Skill Practice Warm Up: 4 sets of 8 hip extensions or glute ham raises (these can be done on the floor with a partner holding the feet if needed)

Strength: 6×2 Push Press – 3 of 14 (6 sets of 2 reps, same weight across, approximately 70-80% of max).
Super Set: 6×3 Dumbbell Split Squat (6 sets of 3 reps, “across,” scale to the same challenge

Metabolic Conditioning: ” Peter and the Wolf
7 minute AMRAP

100m sprint (= 1 “rep)
2 ‘heavy’ kettlebell swings –American- (70lbs, 53lbs, 35lbs)
100m sprint (= 1 “rep)
4 ‘heavy’ kettlebell swings, 100m sprint (= 1 “rep)
6 ‘heavy’ kettlebell swings, 100m sprint (= 1 “rep)
8 ‘heavy’ kettlebell swings, 100m sprint

Etc. (until the time runs out, keep doing one sprint, and adding two reps to the kb swings).

Scaling Guide: 40-100 reps, (Finishing the 10s or more)

Compare to: April 22, 2016

Coaching Tips: Go with a heavier weight kettlebell than what you may actually use in a longer metcon.

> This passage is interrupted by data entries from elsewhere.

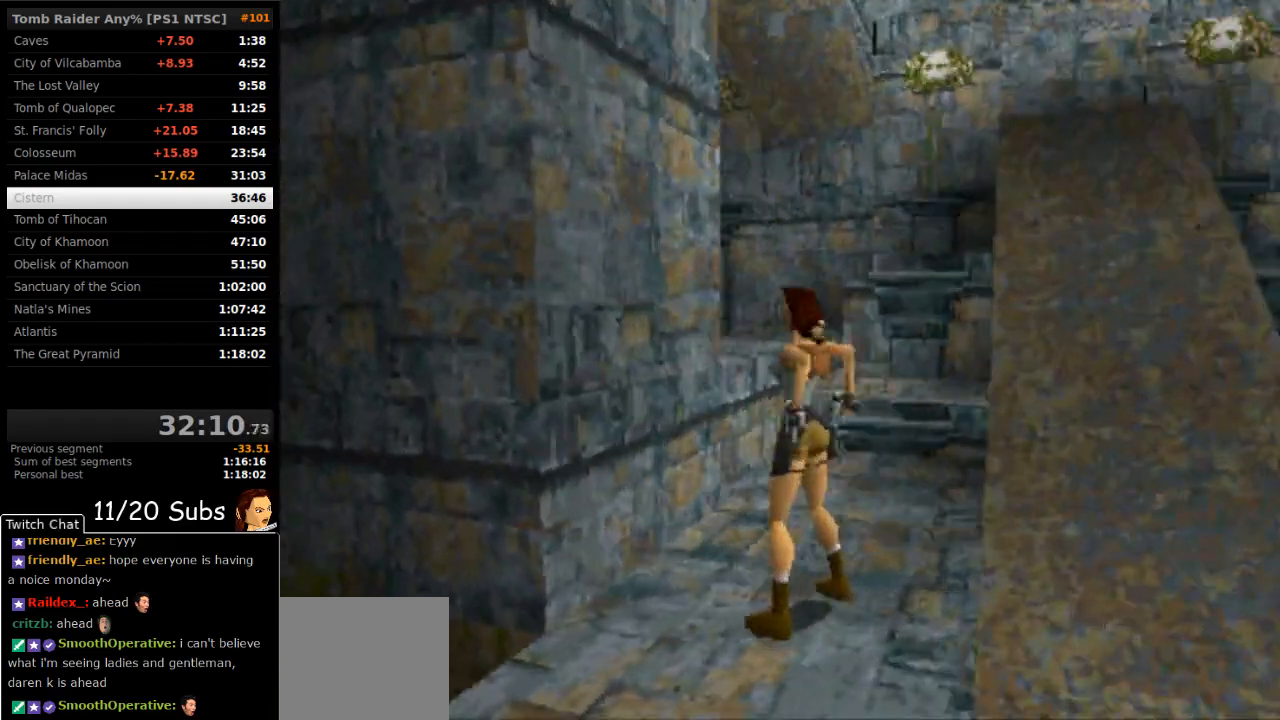
{"buttons": [], "right_stick": "center", "events": [[283, "DPAD_LEFT", "down"], [483, "DPAD_LEFT", "up"]]}
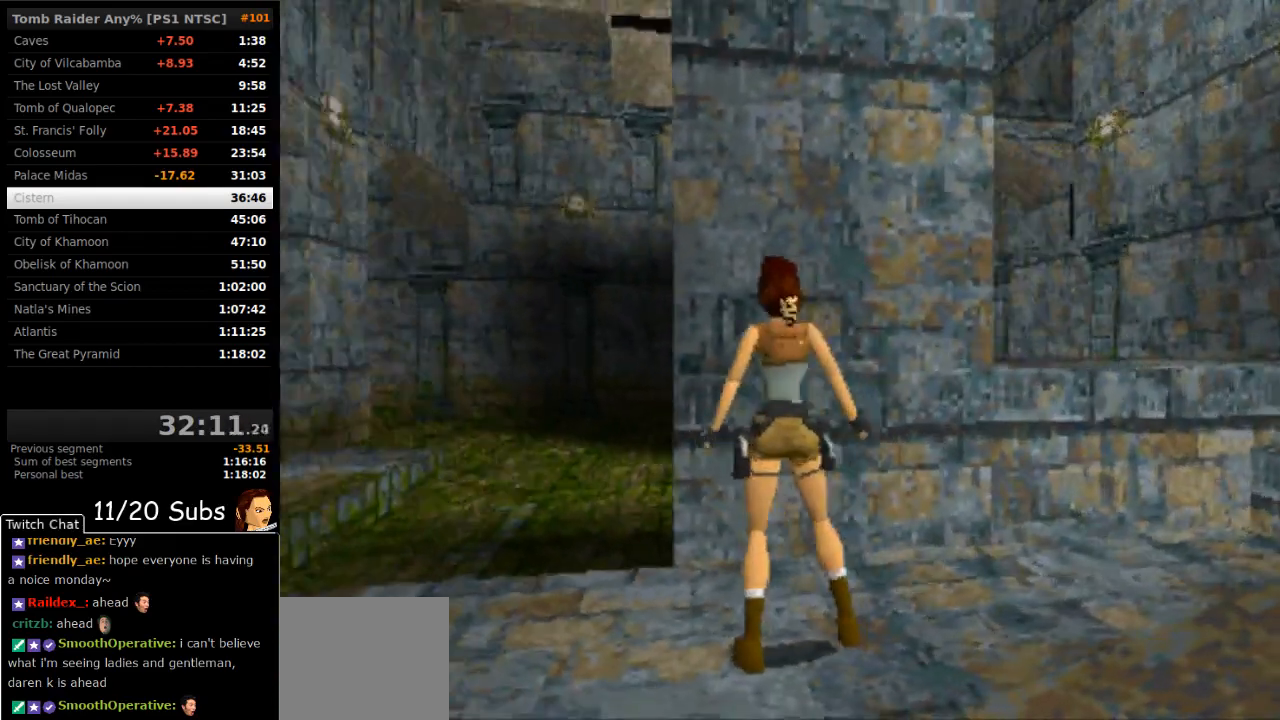
{"buttons": [], "right_stick": "center", "events": [[83, "DPAD_LEFT", "down"], [433, "DPAD_LEFT", "up"]]}
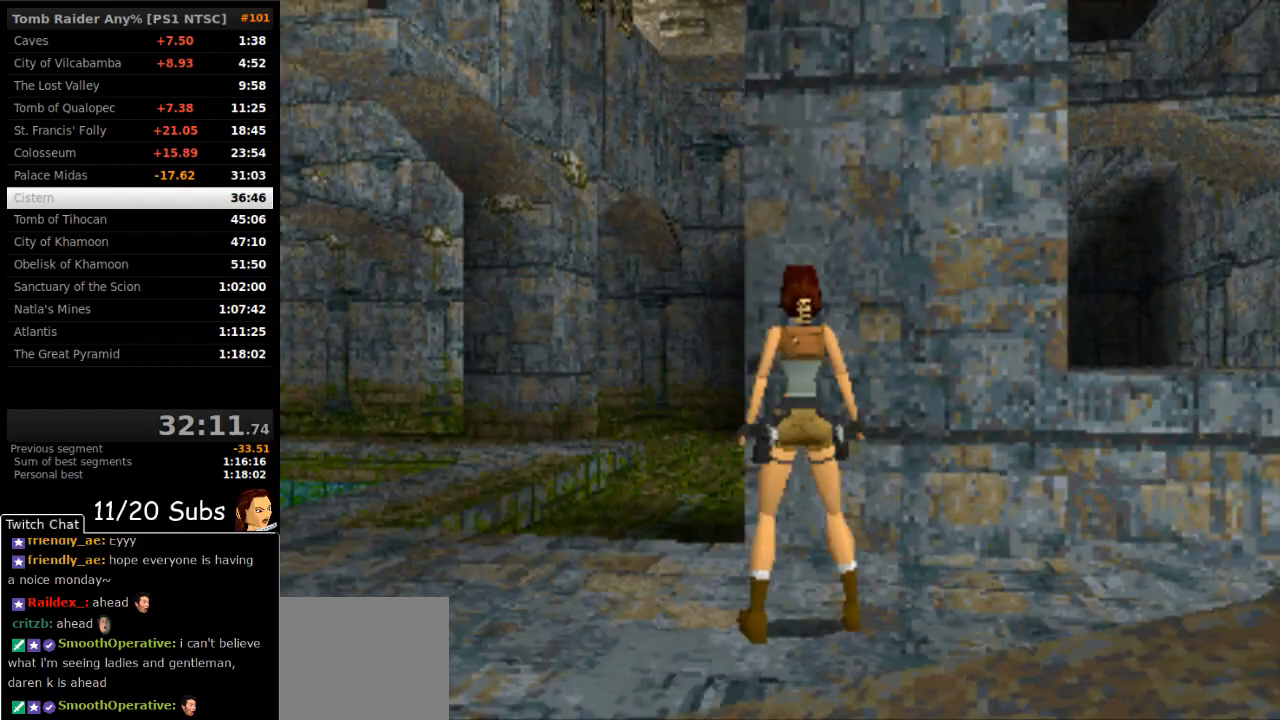
{"buttons": ["DPAD_LEFT"], "right_stick": "center", "events": [[183, "DPAD_UP", "down"], [250, "DPAD_LEFT", "down"], [317, "DPAD_UP", "up"]]}
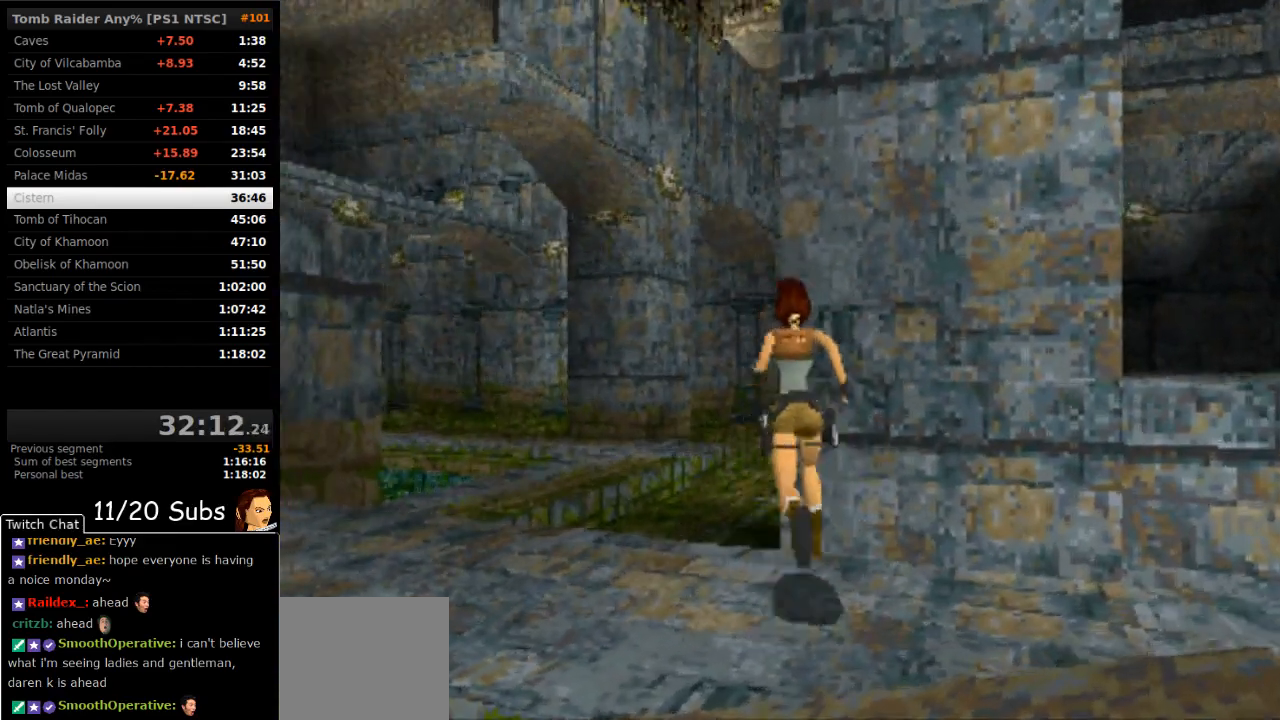
{"buttons": ["DPAD_RIGHT"], "right_stick": "center", "events": [[33, "DPAD_LEFT", "up"], [150, "DPAD_RIGHT", "down"]]}
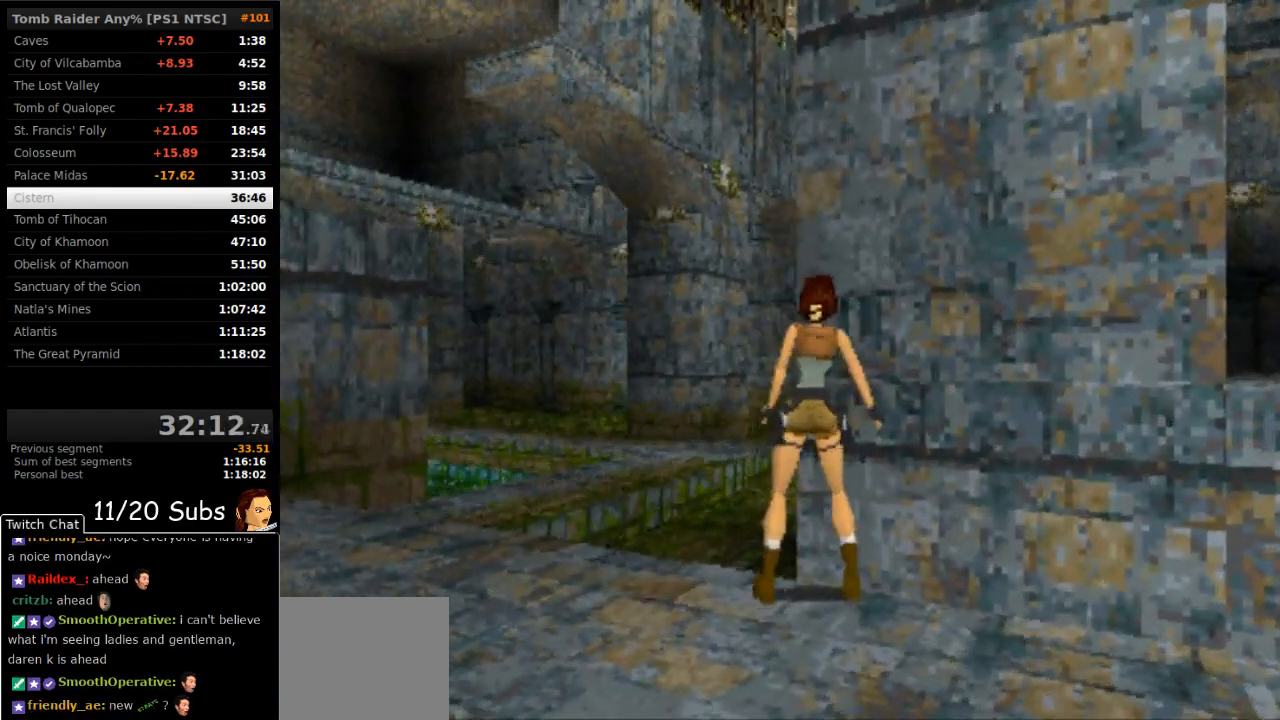
{"buttons": ["DPAD_RIGHT"], "right_stick": "center", "events": [[100, "DPAD_RIGHT", "up"], [267, "DPAD_DOWN", "down"], [367, "DPAD_DOWN", "up"], [417, "DPAD_RIGHT", "down"]]}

Try to do at least the first few rounds ‘RX’.  As the workout goes on and your form starts to degrade, don’t change kettlebell weight!  Just scale down to “Russian” height (stopping at eye level) for the later rounds. Sprint hard the first few rounds because the kettlebell swings are so short.  As the sets get larger, plan on slowing down the runs so that you get a bit more rest between each set of swings.  Maintain strict form on the swings with an upright torso (no tipping over!) and no ‘front raises’ with the shoulders.  If you want to ‘two hand kb snatch’ the bell overhead – go for it.  Just remember that the faster snatch style tends to pack an intensity wallop as well as blow your grip up.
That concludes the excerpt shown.